*Problem to work on*: Please repeat, from the entries that follow, the lines from the one containing "दलहनी फसलों की" through the one containing "मचा रही है मधेपुरा के अजय की कहानी" exactly, adding nothing.

*Provided information*:
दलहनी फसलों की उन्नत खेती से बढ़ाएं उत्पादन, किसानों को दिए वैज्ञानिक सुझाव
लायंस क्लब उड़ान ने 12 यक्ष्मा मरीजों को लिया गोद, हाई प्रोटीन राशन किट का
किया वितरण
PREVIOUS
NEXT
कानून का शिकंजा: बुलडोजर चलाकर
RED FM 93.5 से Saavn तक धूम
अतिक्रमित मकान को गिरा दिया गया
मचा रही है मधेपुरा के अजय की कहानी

...

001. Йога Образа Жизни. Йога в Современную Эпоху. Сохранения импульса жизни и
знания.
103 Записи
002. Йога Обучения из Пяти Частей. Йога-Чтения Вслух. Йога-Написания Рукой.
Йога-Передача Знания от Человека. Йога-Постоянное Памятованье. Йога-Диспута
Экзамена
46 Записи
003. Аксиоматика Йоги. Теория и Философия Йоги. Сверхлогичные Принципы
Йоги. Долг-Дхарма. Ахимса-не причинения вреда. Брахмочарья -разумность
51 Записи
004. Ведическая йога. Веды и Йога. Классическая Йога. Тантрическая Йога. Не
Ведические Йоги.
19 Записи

...

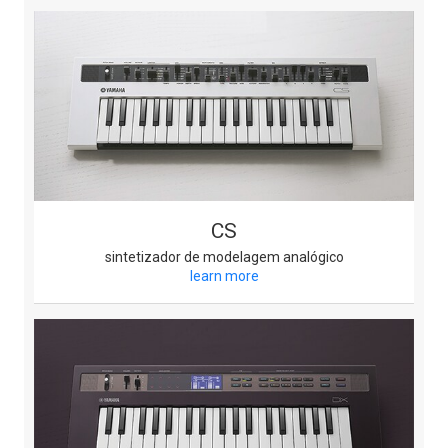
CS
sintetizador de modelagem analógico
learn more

*Exercise solution*:
दलहनी फसलों की उन्नत खेती से बढ़ाएं उत्पादन, किसानों को दिए वैज्ञानिक सुझाव
लायंस क्लब उड़ान ने 12 यक्ष्मा मरीजों को लिया गोद, हाई प्रोटीन राशन किट का
किया वितरण
PREVIOUS
NEXT
कानून का शिकंजा: बुलडोजर चलाकर
RED FM 93.5 से Saavn तक धूम
अतिक्रमित मकान को गिरा दिया गया
मचा रही है मधेपुरा के अजय की कहानी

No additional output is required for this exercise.